The Tobin tax, first proposed by Nobel laureate James Tobin in 1972, is a sales tax on cross-border currency trades, aimed at discouraging speculation by making currency trading more costly.
The possible introduction of such a tax was hinted at by industrialist and Rajya Sabha Member of Parliament Rahul Bajaj who claimed that Finance Minister P Chidambaram had told him last week that the government was in the process of "doing something" about the exchange rate.
Speaking at the India Economic Summit here today, Bajaj said that during discussions on the Appropriation Bill (which gives the government the authority to incur expenditure from the Consolidated Fund of India), some MPs had suggested the imposition of a Tobin Tax to reduce exchange rate volatility.
Chidambaram had to sit there even as 19 people spoke. Even though I am not part of the government, I also spoke. Among other things, the issue of the exchange rate of the rupee was also raised, Bajaj said.
When a Tobin-like tax was suggested, the finance minister did not answer. He answered every question, but he did not talk about the exchange rate, Bajaj said.
Later when Bajaj asked Chidambaram why he did not respond to the question on the exchange rate, the finance minister reportedly told him, "You know what happened in Thailand when something similar was announced? The market fell. I could not have answered anything regarding this on the floor of the House.
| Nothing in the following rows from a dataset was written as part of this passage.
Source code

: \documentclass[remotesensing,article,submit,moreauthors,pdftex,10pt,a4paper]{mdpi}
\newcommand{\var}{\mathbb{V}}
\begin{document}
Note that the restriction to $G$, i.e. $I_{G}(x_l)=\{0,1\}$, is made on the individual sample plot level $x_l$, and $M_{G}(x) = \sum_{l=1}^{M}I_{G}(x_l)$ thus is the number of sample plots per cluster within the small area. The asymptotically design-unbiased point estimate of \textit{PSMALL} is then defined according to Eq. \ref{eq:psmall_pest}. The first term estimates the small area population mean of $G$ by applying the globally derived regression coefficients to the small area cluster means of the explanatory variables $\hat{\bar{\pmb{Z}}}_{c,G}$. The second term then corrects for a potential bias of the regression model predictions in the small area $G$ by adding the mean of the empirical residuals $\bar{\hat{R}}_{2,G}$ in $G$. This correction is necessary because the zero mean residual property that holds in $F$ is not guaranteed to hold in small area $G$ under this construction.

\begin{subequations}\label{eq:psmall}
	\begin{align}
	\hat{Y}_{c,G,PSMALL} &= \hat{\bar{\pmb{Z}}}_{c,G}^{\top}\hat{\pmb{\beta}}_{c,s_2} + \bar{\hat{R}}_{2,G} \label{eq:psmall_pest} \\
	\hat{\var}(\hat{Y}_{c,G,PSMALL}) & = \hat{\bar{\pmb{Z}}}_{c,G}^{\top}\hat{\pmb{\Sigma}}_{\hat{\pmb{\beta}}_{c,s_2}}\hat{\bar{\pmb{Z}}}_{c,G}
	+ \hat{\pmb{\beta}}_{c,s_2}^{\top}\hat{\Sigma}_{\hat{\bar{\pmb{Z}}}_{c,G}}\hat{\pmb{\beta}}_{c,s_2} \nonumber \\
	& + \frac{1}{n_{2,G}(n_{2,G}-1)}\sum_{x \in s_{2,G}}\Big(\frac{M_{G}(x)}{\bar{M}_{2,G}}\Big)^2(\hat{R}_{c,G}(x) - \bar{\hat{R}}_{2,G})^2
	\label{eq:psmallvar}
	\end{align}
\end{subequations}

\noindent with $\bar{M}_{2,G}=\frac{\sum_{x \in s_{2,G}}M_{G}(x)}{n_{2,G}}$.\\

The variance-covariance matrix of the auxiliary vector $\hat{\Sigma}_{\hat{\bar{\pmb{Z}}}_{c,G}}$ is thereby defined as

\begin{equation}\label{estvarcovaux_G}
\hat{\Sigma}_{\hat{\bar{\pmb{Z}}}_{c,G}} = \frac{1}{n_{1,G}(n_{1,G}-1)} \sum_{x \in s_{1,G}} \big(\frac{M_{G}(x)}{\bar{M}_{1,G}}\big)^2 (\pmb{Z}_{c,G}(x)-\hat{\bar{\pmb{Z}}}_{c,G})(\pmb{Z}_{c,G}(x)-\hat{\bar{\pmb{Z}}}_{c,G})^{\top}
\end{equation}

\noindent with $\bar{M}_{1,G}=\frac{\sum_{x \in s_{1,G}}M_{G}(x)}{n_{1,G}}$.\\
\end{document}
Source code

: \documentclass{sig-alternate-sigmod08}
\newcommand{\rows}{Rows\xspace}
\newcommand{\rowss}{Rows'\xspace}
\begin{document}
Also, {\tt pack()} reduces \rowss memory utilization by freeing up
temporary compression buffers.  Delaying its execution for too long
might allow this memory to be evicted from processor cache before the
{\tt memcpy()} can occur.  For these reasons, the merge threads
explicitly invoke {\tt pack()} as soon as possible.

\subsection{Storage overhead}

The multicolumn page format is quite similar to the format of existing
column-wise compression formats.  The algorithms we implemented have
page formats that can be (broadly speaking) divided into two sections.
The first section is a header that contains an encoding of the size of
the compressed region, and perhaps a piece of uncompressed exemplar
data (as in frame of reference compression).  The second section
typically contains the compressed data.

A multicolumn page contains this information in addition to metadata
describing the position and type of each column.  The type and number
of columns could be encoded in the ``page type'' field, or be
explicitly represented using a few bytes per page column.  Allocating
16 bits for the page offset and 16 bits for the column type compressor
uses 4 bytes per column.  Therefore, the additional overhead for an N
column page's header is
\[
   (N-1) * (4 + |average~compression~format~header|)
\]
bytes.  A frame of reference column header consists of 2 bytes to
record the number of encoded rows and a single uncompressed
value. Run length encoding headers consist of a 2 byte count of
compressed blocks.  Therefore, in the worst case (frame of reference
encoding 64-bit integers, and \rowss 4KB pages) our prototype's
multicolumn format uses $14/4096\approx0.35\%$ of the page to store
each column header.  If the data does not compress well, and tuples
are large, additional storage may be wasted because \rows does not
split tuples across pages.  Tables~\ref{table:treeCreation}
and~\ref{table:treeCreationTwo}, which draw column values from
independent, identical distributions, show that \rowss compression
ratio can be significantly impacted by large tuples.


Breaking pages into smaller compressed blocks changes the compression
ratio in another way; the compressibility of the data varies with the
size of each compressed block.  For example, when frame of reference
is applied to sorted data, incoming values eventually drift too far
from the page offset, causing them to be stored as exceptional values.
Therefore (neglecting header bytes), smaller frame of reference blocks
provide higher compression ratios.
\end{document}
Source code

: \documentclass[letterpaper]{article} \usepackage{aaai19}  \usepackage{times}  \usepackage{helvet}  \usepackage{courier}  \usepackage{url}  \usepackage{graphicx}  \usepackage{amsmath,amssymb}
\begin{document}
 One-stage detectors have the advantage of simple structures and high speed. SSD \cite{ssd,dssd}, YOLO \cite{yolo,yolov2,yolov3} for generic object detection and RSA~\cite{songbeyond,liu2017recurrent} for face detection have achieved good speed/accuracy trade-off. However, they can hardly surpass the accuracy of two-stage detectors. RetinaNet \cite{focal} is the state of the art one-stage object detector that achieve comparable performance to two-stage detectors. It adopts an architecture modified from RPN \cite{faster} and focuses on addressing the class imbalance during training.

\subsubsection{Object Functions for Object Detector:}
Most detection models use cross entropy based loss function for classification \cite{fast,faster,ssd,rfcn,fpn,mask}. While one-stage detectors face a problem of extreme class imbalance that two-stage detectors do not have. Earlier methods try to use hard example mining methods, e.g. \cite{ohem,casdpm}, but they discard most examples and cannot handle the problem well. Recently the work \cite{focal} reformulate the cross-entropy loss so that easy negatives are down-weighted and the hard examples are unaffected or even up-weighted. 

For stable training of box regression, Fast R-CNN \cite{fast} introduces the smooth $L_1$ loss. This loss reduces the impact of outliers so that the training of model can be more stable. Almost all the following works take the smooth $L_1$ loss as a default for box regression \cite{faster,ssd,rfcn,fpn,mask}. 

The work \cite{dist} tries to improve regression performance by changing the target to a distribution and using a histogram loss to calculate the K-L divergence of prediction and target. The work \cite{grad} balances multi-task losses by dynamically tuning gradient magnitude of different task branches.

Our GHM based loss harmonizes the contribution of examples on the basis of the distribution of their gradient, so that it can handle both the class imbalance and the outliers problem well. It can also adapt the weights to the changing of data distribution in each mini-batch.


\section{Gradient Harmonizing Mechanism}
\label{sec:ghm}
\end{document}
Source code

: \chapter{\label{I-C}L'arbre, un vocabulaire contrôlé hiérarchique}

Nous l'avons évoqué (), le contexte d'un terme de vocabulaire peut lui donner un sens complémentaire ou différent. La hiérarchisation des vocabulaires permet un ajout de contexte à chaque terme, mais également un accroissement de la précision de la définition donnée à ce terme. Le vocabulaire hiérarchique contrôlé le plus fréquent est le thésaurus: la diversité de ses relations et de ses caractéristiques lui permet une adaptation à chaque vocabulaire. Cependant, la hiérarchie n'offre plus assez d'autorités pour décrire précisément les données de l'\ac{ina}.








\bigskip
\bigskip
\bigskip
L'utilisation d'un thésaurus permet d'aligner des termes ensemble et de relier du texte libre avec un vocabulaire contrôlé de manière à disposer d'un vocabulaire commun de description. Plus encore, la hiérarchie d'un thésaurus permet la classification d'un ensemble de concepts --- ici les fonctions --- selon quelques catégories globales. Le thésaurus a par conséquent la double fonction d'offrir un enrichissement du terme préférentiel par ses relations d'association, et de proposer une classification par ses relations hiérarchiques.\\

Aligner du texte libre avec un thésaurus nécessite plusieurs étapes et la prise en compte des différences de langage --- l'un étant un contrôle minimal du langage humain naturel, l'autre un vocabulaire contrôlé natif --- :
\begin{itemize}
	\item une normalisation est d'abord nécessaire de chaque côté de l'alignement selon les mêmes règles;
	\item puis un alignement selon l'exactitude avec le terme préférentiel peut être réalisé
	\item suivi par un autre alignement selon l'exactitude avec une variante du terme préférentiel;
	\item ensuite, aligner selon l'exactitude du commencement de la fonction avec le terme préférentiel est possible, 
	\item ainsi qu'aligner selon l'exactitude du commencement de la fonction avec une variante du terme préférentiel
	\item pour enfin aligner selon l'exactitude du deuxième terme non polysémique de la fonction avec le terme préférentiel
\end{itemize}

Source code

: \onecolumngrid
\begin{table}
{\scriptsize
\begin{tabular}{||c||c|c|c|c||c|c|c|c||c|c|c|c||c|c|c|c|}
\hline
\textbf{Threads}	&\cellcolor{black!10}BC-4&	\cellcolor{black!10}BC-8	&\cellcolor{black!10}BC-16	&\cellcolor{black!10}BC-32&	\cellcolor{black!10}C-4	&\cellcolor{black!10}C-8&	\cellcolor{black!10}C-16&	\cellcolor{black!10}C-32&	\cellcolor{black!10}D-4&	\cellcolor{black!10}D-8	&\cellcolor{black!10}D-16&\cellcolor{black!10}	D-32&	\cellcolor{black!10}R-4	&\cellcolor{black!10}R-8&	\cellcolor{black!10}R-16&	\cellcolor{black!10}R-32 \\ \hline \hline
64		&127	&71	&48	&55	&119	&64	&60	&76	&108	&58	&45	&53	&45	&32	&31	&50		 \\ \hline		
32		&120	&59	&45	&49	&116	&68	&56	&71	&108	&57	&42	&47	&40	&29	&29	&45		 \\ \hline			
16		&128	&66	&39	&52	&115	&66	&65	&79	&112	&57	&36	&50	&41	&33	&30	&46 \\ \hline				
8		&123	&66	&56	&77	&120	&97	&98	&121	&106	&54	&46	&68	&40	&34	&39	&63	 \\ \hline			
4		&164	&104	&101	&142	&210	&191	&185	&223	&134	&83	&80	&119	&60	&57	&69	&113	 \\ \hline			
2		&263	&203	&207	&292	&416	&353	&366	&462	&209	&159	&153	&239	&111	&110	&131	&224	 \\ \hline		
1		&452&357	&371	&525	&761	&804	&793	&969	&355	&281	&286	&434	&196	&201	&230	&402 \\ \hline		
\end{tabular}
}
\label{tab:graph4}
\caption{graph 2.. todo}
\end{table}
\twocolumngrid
We are in the process of doing something.
Huge capital inflows have seen the rupee appreciate 15 per cent the dollar since October 2006 and caused significant job losses in export-oriented industries such as textiles and handicrafts.
The government has already announced three relief packages for exporters as a result, but experts predicted a further strengthening of the rupee if capital inflows do not abate.
Net capital inflows between April and June 2007-08 stood at $ 15.26 billion, a 44.5 per cent growth over $ 10.56 million in the same period last year.
For full year 2006-07, net capital inflows stood at $ 44.94 billion, according to the RBI. The rupee currently hovers at Rs 39.50 to a dollar from Rs 45 just six months ago.
Prime Minister Manmohan Singh is also believed to be concerned over the strengthening rupee. Various views have been discussed within government on the imposition of a forex-stabilising tax but a consensus is yet to emerge.